You are required to write your code in the get_action function of the ReflexAgent class given the current percept.
The get_action function is required to return an action among the legal actions (‘F’, ‘L’, ‘R’, ‘W’).
Hint: Implement a bunch of if-elif rules to govern the behavior of your reflex agent.
Note that the reflex agent cannot see beyond the sensing range nor has access to the percept history.
Test your code by running:
python driving.py --agent reflex
Question 2 (10 points): Expectimax Agent
An expectimax agent chooses an action at each choice point based on the expectimax algorithm. Essentially, an expectimax agent, will take the expectation according to your agent A’s model of how the other cars move. To simplify your code, assume you will only be running against other cars which choose amongst their getLegalActions uniformly at random.
For this agent, you are required to write the get_action function and the evaluation function of the ExpectimaxAgent class given the current road state.
The get_action function is required to return an action among the legal actions (‘F’, ‘L’, ‘R’, ‘W’) and the evaluation_function is required to return a score (float).
To help build the code, a bunch of helper functions are provided in the state.py file, specifically, in the ExpectimaxState class.
The default depth for the expectimax tree is 2.
Test your code by running:
python driving.py --agent expectimax
Question 3 (10 points): Learning Agent
A learning agent in this project is an approximate Q learning agent. An approximate Q learning agent chooses an action at each choice point based on the weights it has learned over the features extracted.
Unlike the pacman project, where the features were extracted for you, in this project you will implement the get_features function of the Learning Agent class. The get_features function is passed a state object which is an instance of the LearningState class. The LearningState class defines a set of helper functions for you to access the attributes of the environment such as the self.road, self.cars, self.height and self.width. These attributes are your friends when writing the get_features function. For example, one of the features that you may find useful would be distance to the closest car on the road. Another feature that might be helpful is whether the agent chose an action that leads to a collision. Note that these attributes should be accessed only via the helper functions defined in the LearningState class.

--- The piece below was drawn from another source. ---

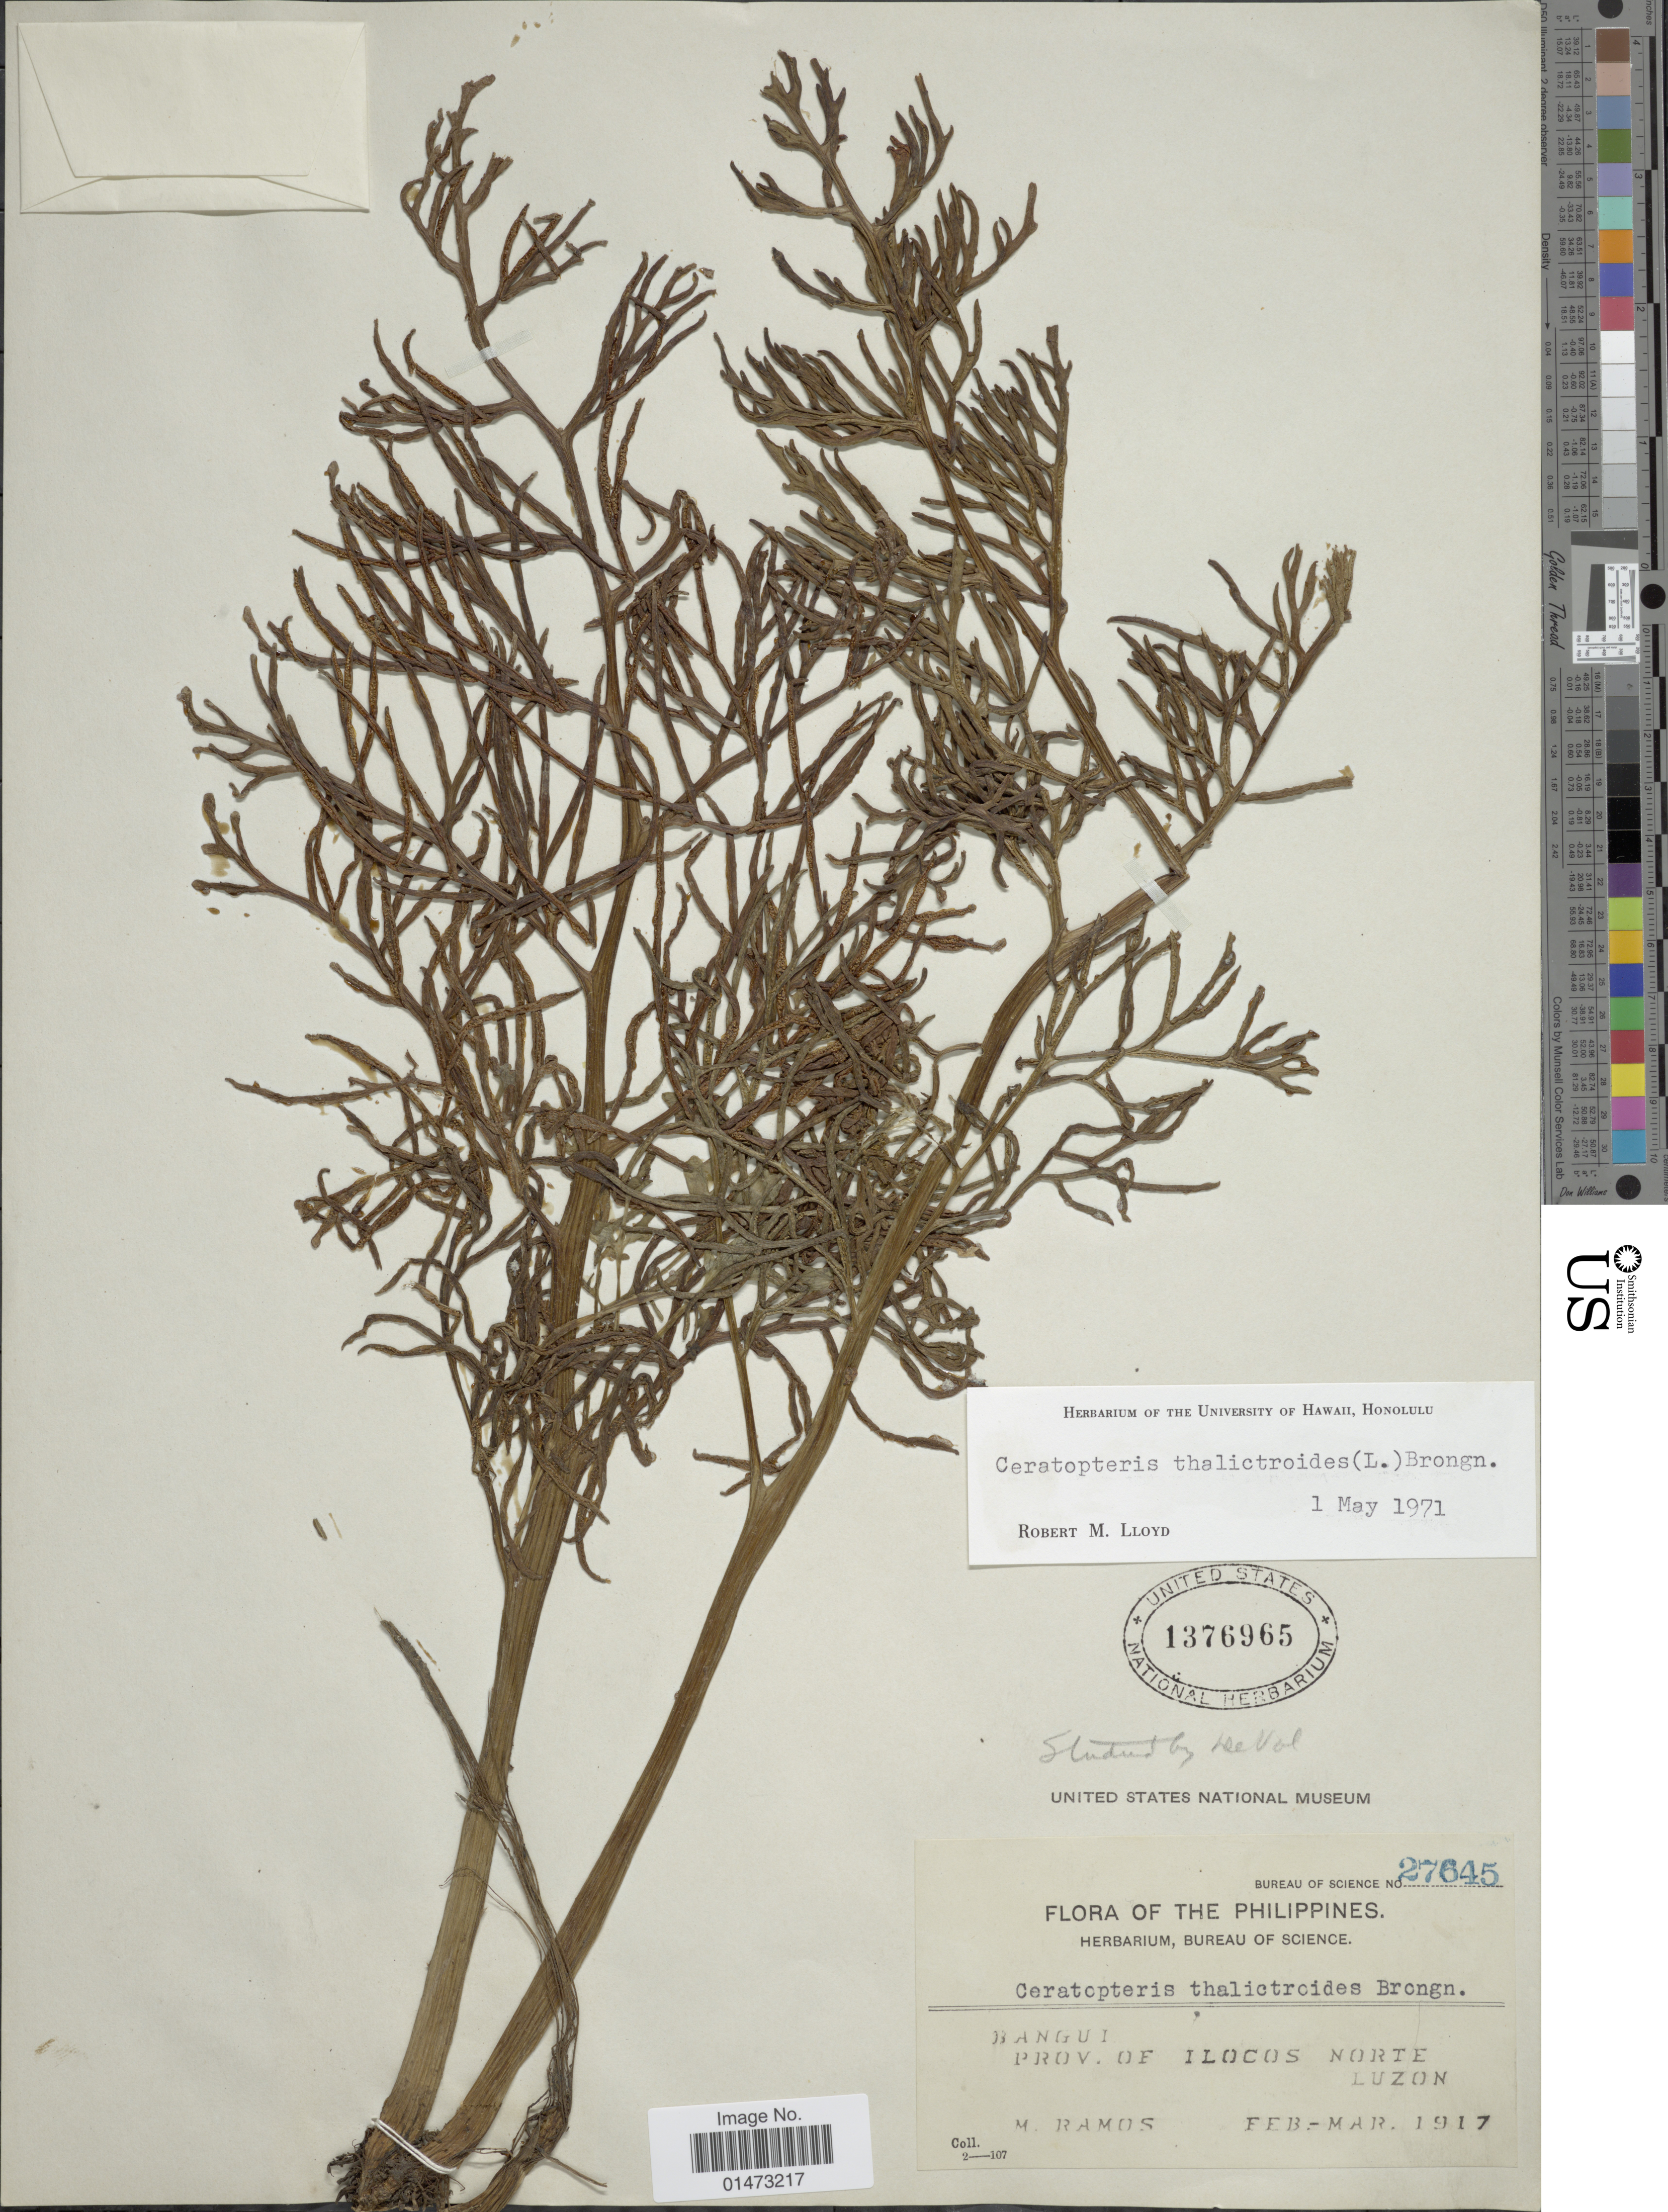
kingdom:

In addition to writing the get_features function you will also implement the get_Q_value, compute_max_Q_value, and the update functions of LearningAgent class in agent.py.
Note: when writing your compute_max_Q_value function, be aware to check for terminal states (crash or successfully crossing the top row of the road). You needn’t worry about checking for terminal states in your get_features function or get_Q_value functions.
Test your code by running:
python driving.py --agent learning --features <enter-#-features>
Testing
Remember to test your agent for edge cases such as ‘A’ surrounded by cars in all directions, agent starting in the first, middle, or last row of the road, high occupancy of cars on the road, etc.